▶ _TASK INSTRUCTIONS_:
Any picture in the entries is to be skipped, while everything else is transcribed word for word.

▶ _EXCERPTED RECORDS_:
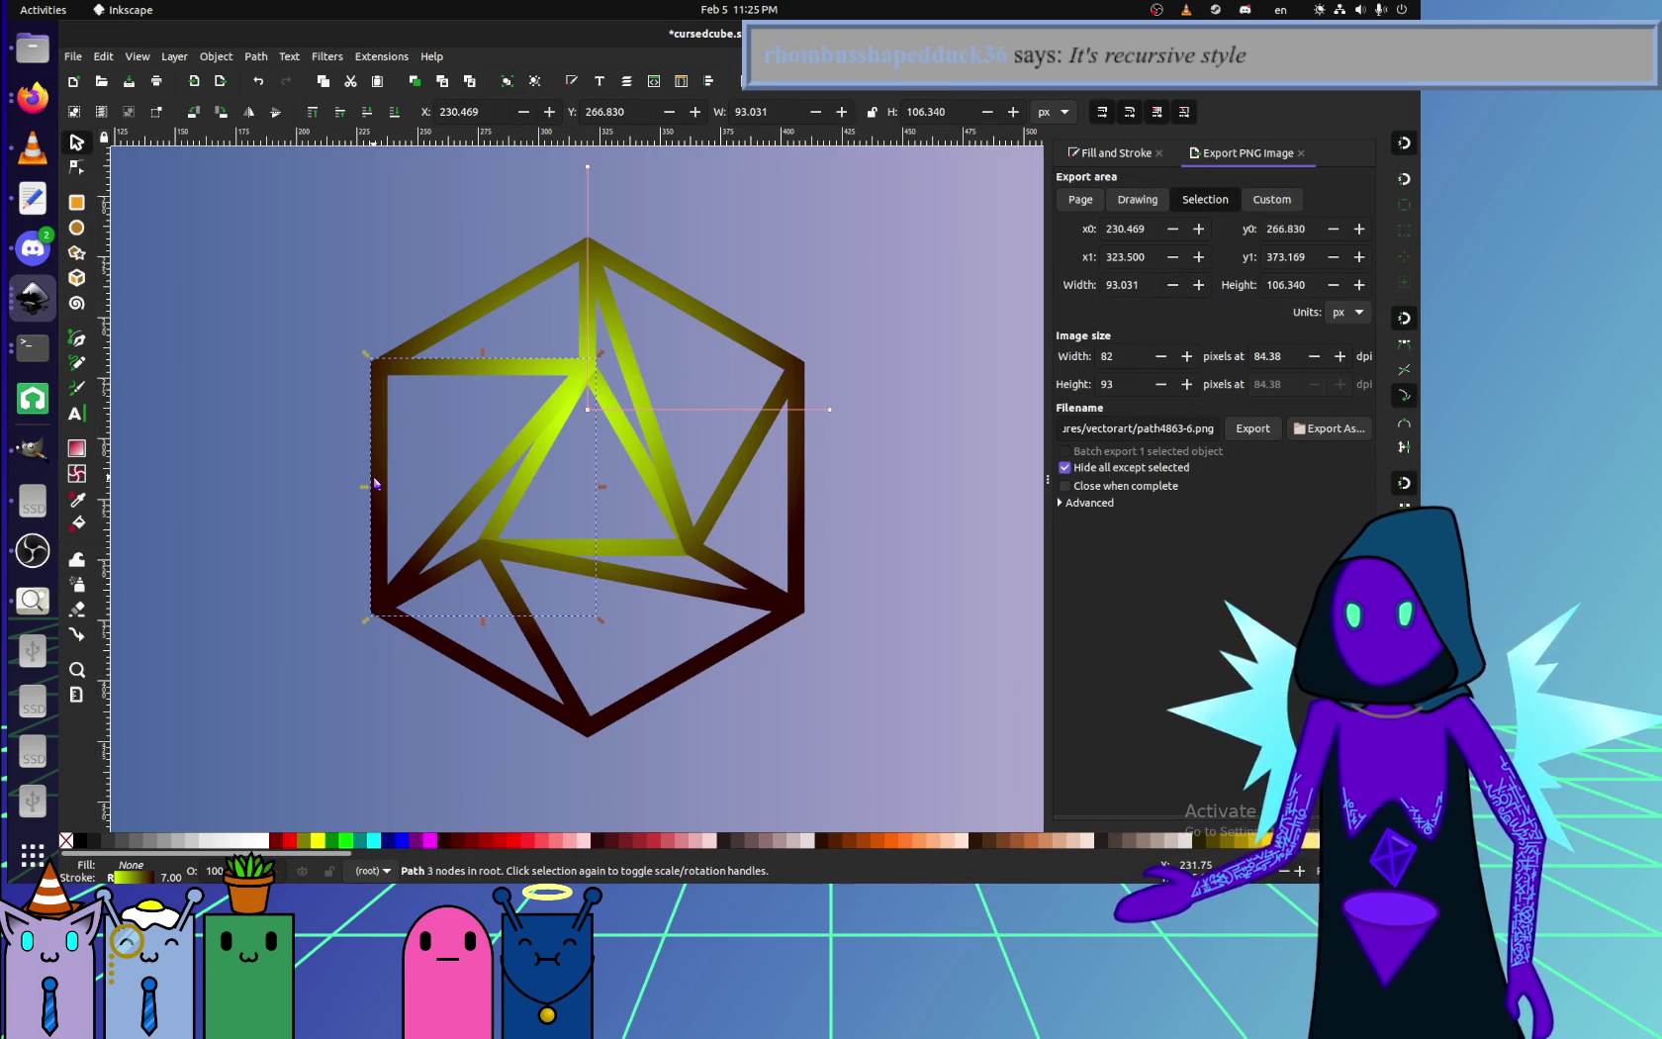
- Drag the cube's outer hexagon outline down-left in Inkscape, then return to the source
click(490, 690)
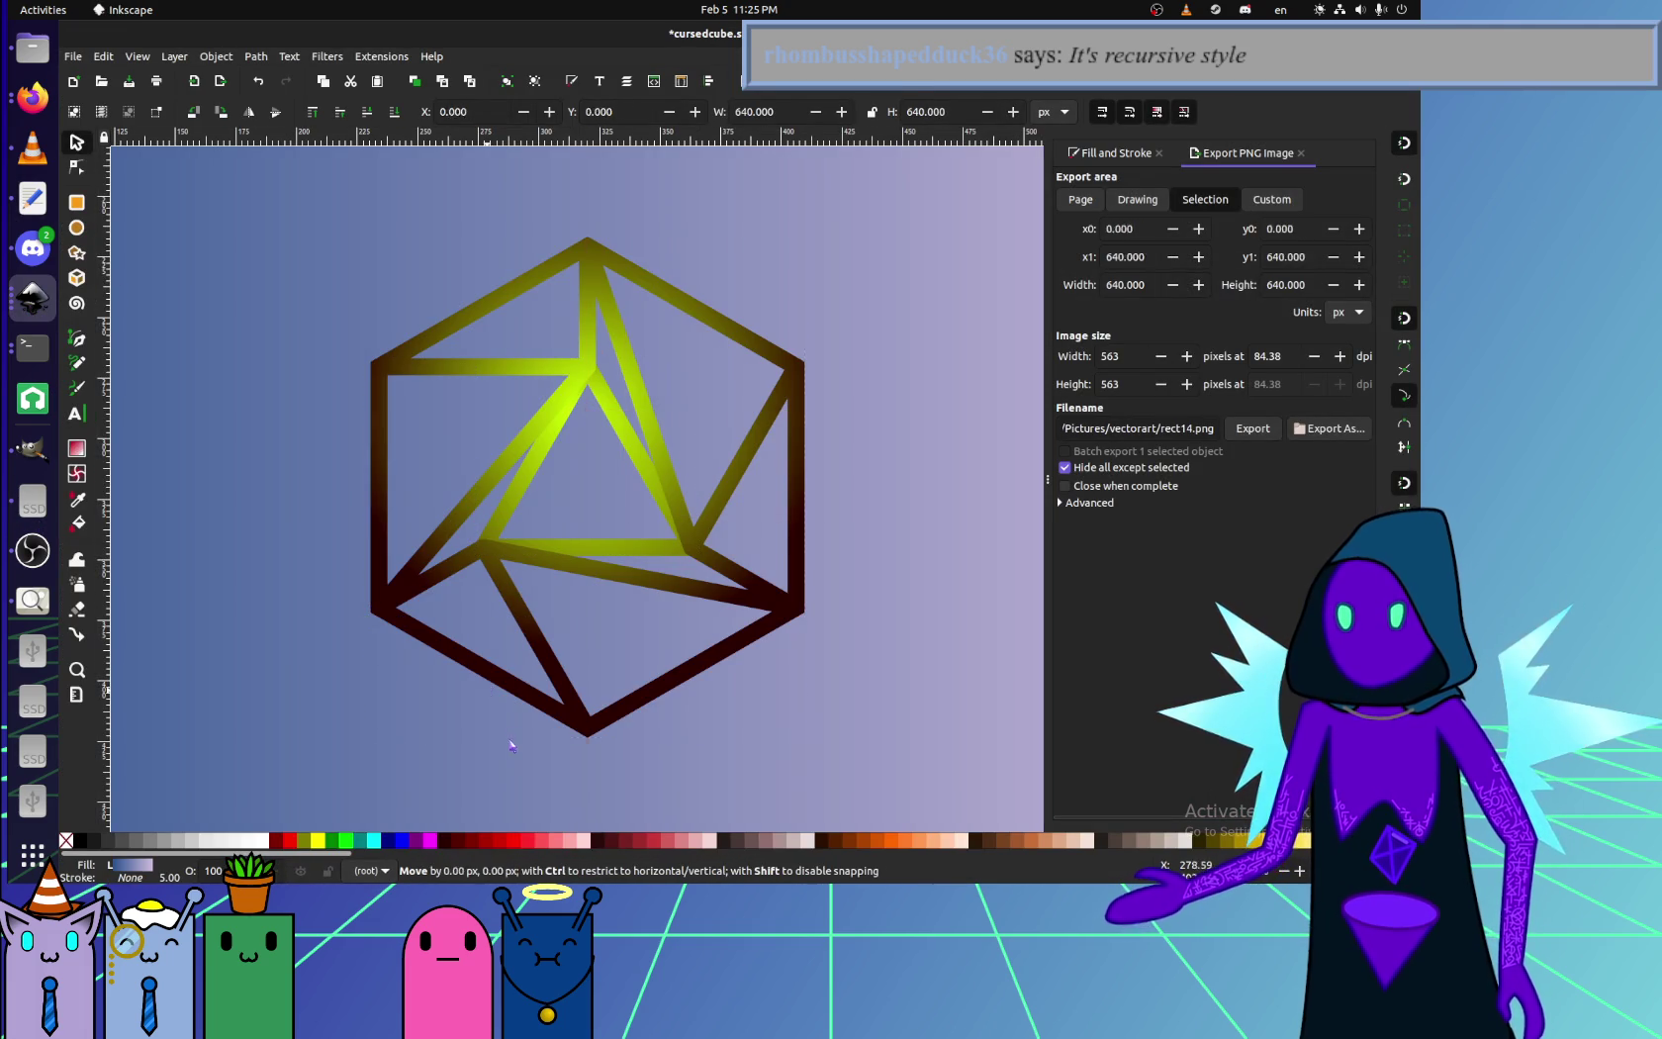
mouse_move(482, 690)
mouse_down()
mouse_move(427, 747)
mouse_move(360, 715)
mouse_up()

▶ _FINISHED TASK_:
- Drag the cube's outer hexagon outline down-left in Inkscape, then return to the source
click(490, 690)
mouse_move(482, 690)
mouse_down()
mouse_move(427, 747)
mouse_move(360, 715)
mouse_up()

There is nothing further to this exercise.